Elle expose que les premiers juges ont retenu à juste titre l’inopposabilité à son égard de la décision de prise en charge de l’accident au motif que la caisse n’établissait pas que l’avis du médecin conseil figurait parmi les pièces transmises à l’employeur. Elle soutient que la CPAM n’a pas respecté le principe du contradictoire qui s’imposait à elle nonobstant l’absence de réserves dans la déclaration d’accident du travail dès lors qu’une procédure d’instruction était diligentée ; que la caisse ne peut se contenter d’informer l’employeur de la possibilité de consulter le dossier ; qu’elle doit en effet l’informer de la fin de la procédure d’instruction, des éléments recueillis susceptibles de lui faire grief et de la date à laquelle elle prévoit de prendre sa décision ; que l’avis du médecin conseil constitue un élément susceptible de faire grief à l’employeur devant figurer au dossier constitué par la caisse ; que cet avis médical ne lui a pas été transmis et la caisse ne le justifie toujours pas ; que le bordereau qu’elle produit listant les pièces transmises n’est ni coché, ni signé, ni daté.
Elle considère que la chute de son salarié a une cause totalement étrangère au travail, celui-ci souffrant de longue date d’addiction à l’alcool ; que cet état antérieur est de nature à faire naître un doute sérieux quant au caractère professionnel du fait générateur du dommage qu’il a subi, doute renforcé par l’existence d’arrêts maladie avant l’accident ; que la caisse s’est pourtant abstenue de procéder à une expertise et s’est fondée sur un seul acte médical, à savoir l’avis du médecin conseil, qu’elle n’a pas porté à sa connaissance.

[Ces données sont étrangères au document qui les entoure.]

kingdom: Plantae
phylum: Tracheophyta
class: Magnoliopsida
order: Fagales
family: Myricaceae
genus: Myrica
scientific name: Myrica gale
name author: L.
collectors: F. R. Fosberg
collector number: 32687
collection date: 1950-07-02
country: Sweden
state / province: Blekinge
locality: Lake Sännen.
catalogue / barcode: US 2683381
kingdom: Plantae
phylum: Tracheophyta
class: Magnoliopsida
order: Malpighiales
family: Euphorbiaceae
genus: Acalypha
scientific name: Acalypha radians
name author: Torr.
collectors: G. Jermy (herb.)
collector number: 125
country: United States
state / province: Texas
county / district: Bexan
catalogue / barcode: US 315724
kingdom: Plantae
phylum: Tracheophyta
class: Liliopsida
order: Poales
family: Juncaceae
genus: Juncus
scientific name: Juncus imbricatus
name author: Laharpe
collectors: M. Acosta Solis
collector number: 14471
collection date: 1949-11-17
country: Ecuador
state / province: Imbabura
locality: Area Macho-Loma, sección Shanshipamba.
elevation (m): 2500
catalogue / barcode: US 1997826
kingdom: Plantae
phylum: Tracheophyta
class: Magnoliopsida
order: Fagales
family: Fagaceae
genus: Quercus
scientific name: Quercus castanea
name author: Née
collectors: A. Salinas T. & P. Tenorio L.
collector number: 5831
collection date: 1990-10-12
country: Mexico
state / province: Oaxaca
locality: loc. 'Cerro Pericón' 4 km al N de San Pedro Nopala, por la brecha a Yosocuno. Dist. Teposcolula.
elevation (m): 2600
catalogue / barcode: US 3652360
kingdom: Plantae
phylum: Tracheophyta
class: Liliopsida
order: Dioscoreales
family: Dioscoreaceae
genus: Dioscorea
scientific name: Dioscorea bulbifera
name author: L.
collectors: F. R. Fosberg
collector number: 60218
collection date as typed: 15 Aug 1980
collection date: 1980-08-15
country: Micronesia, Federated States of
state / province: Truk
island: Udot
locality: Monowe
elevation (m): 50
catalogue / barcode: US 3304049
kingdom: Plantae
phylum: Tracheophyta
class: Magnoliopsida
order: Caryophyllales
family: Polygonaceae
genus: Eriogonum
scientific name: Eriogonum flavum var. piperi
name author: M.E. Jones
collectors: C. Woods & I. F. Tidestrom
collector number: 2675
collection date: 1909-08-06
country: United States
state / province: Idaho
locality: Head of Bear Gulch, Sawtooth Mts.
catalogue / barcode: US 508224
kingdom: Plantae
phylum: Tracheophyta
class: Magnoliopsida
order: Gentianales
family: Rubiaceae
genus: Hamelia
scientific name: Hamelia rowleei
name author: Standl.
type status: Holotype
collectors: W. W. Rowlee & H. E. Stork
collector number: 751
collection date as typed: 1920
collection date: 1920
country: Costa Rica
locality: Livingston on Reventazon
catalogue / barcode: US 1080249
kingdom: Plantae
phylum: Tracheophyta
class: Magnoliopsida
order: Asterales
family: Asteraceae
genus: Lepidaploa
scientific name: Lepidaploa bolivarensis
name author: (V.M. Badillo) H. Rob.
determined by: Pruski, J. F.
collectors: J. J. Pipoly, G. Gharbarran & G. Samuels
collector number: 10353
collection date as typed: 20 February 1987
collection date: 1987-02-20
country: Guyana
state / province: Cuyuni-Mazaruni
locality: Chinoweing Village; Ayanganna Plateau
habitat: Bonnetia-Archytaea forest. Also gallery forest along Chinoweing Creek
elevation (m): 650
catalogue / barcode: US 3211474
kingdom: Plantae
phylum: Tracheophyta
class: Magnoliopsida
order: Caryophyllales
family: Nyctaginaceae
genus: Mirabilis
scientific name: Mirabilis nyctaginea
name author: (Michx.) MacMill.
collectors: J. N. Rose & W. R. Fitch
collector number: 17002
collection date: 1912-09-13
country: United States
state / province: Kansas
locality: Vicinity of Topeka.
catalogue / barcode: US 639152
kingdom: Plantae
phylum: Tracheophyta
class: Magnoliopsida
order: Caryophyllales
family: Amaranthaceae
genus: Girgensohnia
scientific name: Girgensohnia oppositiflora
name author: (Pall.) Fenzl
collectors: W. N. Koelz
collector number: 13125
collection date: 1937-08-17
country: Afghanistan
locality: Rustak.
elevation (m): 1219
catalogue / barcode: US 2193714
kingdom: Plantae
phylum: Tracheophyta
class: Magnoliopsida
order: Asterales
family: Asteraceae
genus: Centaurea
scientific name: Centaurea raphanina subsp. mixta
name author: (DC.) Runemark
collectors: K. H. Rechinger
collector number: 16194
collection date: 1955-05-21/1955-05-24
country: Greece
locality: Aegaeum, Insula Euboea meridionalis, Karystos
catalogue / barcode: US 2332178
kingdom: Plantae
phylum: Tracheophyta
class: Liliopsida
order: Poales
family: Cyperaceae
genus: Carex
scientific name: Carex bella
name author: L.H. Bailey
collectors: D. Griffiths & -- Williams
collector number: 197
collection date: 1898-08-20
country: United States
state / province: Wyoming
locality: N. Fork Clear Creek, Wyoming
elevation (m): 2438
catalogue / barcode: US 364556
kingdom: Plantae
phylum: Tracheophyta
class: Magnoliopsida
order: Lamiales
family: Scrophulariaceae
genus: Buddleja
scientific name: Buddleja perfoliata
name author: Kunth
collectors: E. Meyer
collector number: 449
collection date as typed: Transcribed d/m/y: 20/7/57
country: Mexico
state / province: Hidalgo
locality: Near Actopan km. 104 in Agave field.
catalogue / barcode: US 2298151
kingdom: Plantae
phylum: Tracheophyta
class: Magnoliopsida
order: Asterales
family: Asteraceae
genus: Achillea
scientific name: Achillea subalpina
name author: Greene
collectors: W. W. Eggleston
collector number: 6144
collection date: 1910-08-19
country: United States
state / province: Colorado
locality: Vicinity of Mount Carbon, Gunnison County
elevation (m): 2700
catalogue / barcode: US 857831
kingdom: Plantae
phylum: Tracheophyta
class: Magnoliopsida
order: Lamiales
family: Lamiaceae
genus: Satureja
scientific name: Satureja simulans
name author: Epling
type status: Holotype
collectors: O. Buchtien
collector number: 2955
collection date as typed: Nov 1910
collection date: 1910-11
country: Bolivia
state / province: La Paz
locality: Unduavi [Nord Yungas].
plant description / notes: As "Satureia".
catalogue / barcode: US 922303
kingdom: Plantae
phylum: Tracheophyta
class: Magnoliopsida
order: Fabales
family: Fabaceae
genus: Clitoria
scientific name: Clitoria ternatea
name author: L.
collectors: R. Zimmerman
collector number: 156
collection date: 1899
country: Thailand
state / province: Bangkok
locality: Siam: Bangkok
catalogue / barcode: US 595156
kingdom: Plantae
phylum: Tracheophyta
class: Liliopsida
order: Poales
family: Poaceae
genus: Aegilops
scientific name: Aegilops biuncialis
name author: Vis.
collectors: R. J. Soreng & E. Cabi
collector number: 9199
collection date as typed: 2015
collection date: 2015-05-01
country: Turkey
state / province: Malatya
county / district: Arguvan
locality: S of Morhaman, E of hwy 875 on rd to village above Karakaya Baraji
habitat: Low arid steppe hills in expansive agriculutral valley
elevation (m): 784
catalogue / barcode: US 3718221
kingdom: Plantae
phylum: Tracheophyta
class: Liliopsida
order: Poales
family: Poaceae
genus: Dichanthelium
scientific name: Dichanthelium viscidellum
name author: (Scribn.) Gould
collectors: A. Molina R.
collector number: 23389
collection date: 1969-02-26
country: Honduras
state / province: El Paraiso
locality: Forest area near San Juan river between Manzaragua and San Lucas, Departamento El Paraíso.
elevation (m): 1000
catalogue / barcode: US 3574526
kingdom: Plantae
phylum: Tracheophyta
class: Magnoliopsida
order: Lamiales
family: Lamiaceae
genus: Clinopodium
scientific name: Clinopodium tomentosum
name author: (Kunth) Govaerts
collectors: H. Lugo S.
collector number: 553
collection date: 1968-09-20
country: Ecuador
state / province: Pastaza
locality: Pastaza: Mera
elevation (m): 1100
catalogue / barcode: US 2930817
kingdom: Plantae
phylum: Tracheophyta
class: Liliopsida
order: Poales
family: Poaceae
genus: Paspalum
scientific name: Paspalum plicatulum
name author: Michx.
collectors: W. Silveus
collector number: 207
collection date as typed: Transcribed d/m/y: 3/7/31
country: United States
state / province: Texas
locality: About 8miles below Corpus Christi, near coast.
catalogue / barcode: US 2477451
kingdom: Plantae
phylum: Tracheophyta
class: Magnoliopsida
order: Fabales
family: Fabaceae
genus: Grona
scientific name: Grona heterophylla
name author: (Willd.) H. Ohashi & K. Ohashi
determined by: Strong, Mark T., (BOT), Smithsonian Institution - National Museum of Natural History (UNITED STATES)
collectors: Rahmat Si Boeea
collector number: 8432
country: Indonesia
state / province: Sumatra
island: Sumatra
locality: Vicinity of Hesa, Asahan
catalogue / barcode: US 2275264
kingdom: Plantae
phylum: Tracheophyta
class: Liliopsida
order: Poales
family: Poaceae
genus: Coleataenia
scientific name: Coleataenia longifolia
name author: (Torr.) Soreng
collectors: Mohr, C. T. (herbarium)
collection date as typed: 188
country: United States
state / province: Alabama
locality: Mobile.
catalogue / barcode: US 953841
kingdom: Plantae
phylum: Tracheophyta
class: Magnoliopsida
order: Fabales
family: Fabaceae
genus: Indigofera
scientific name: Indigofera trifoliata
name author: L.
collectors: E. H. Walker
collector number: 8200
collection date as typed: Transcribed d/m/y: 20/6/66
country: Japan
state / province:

Conformément aux dispositions de l’article 455 du code de procédure civile, il est expressément renvoyé aux écritures des parties pour un plus ample exposé de leurs moyens.
MOTIFS
Sur le respect du principe du contradictoire
Selon l’article R.441-14 alinéa 3 (ancien) du code de la sécurité sociale applicable au litige : «'Dans les cas prévus au dernier alinéa de l’article R.441-11,'la caisse communique’à'la victime ou’à'ses ayants droit et’à'l’employeur au moins dix jours francs avant de prendre sa décision, par tout moyen permettant d’en déterminer la date de réception, l’information sur les’éléments recueillis et susceptibles de leur faire grief, ainsi que sur la possibilité’de consulter le dossier mentionné à l’article R.441-13".
L’article R.441-13 (ancien) du’code de la sécurité sociale’prévoit que :
«' Le dossier constitué’par la caisse primaire doit comprendre ;
1°) la déclaration d’accident et l’attestation de salaire ;
2°) les divers certificats médicaux ;
3°) les constats faits par la caisse primaire ;
4°) les informations parvenues’à'la caisse de chacune des parties;
5°) les’éléments communiqués par la caisse régionale ;
6°)'éventuellement, le rapport de l’expert technique.
Il peut,'à’leur demande,'être communiqué à’l'assuré, ses ayants droit et’à'l’employeur, ou’à'leurs mandataires.
Ce dossier ne peut’être communiqué à’un tiers que sur demande de l’autorité’judiciaire.'»
Il est constant que l’obligation d’information à la charge de la caisse ne s’étend pas au-delà de ce qui est prévu par les textes précités. Ainsi, satisfait à son obligation d’information, la caisse qui informe l’employeur de la clôture de l’instruction, de la date à compter de laquelle elle entend prendre sa décision et de la possibilité de consulter le dossier dans ses locaux dans un délai de 10 jours francs, le mettant ainsi en mesure de prendre connaissance des éléments susceptibles de lui faire grief et de contester la décision, peu important l’envoi tardif d’une copie du dossier partielle ou incomplète.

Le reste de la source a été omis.